The spread of a novel pathogenic infectious agent eliciting protective immunity is typically characterised by three distinct phases: (I) an initial phase of slow accumulation of new infections (often undetectable), (II) a second phase of rapid growth in cases of infection, disease and death, and (III) an eventual slow down of transmission due to the depletion of susceptible individuals, typically leading to the termination of the (first) epidemic wave. Before the implementation of control measures (e.g. social distancing, travel bans, etc) and under the assumption that infection elicits protective immunity, epidemiological theory indicates that the ongoing epidemic of SARS-CoV-2 will conform to this pattern.

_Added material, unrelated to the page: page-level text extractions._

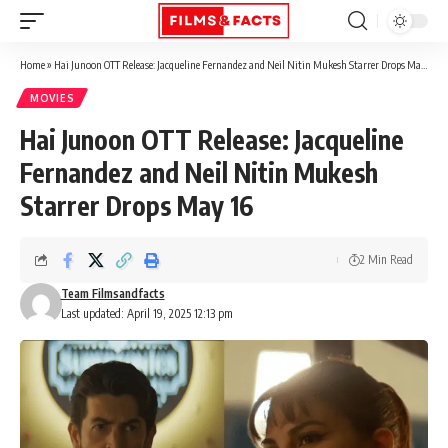
Home
»
Hai Junoon OTT Release: Jacqueline Fernandez and Neil Nitin Mukesh Starrer Drops May 16
MOVIES
Hai Junoon OTT Release: Jacqueline
Fernandez and Neil Nitin Mukesh
Starrer Drops May 16
2 Min Read
Team Filmsandfacts
Last updated: April 19, 2025 12:13 pm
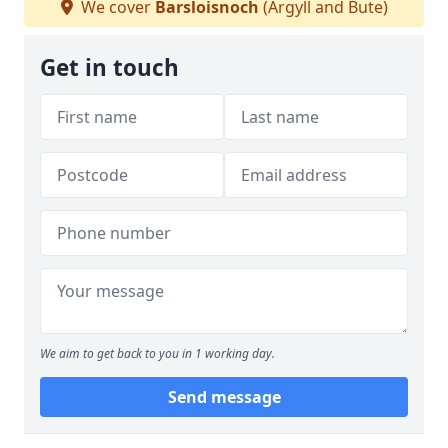
We cover
Barsloisnoch
(Argyll and Bute)
Get in touch
We aim to get back to you in 1 working day.
Send message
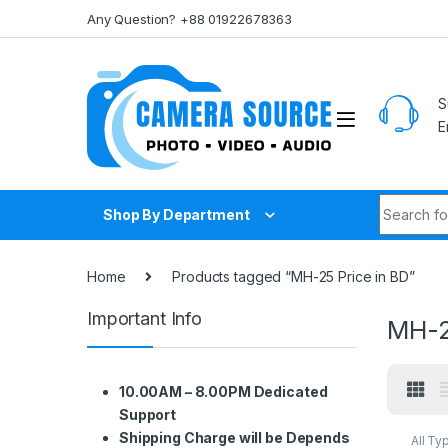
Skip to navigation
Skip to content
Any Question? +88 01922678363
S
E
Search fo
Shop By Department
Home
Products tagged “MH-25 Price in BD”
Important Info
MH-2
10.00AM – 8.00PM Dedicated
Support
Shipping Charge will be Depends
All Ty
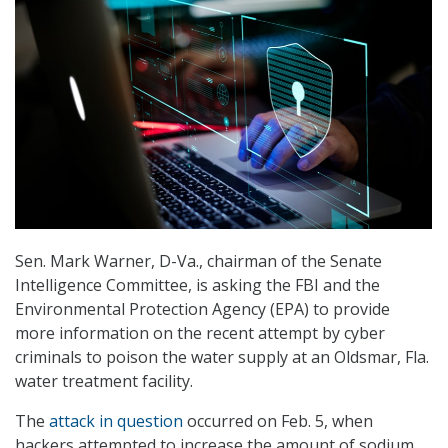
Sen. Mark Warner, D-Va., chairman of the Senate
Intelligence Committee, is asking the FBI and the
Environmental Protection Agency (EPA) to provide
more information on the recent attempt by cyber
criminals to poison the water supply at an Oldsmar, Fla.
water treatment facility.
The
attack in question
occurred on Feb. 5, when
hackers attempted to increase the amount of sodium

Here, we calibrate a susceptible-infected-recovered (SIR) model to data on cumulative reported SARS-CoV-2 associated deaths from the United Kingdom (UK) and Italy under the assumption that such deaths are well reported events that occur only in a vulnerable fraction of the population. We focus on model solutions which take into consideration previous estimates of critical epidemiological parameters such as the basic reproduction number (R0), probability of death in the vulnerable fraction of the population, infectious period and time from infection to death, with the intention of exploring the sensitivity of the system to the actual fraction of the population vulnerable to severe disease and death.
Our simulations are in agreement with other studies that the current epidemic wave in the UK and Italy in the absence of interventions should have an approximate duration of 2-3 months, with numbers of deaths lagging behind in time relative to overall infections. Importantly, the results we present here suggest the ongoing epidemics in the UK and Italy started at least a month before the first reported death and have already led to the accumulation of significant levels of herd immunity in both countries. There is an inverse relationship between the proportion currently immune and the fraction of the population vulnerable to severe disease.

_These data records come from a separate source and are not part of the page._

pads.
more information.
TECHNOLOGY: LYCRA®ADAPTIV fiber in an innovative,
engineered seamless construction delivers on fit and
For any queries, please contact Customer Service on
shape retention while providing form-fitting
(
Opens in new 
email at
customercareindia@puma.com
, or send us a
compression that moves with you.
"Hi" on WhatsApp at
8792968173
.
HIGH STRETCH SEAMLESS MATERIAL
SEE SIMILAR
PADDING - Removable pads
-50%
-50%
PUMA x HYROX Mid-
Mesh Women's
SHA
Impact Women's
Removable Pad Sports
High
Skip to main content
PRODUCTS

This relationship can be used to determine how many people will require hospitalisation (and possibly die) in the coming weeks if we are able to accurately determine current levels of herd immunity. There is thus an urgent need for investment in technologies such as virus (or viral pseudotype) neutralization assays and other robust assays which provide reliable read-outs of protective immunity, and for the provision of open access to valuable data sources such as blood banks and paired samples of acute and convalescent sera from confirmed cases of SARS-CoV-2 to validate these. Urgent development and assessment of such tests should be followed by rapid implementation at scale to provide real-time data. These data will be critical to the proper assessment of the effects of social distancing and other measures currently being adopted to slow down the case incidence and for informing future policy direction.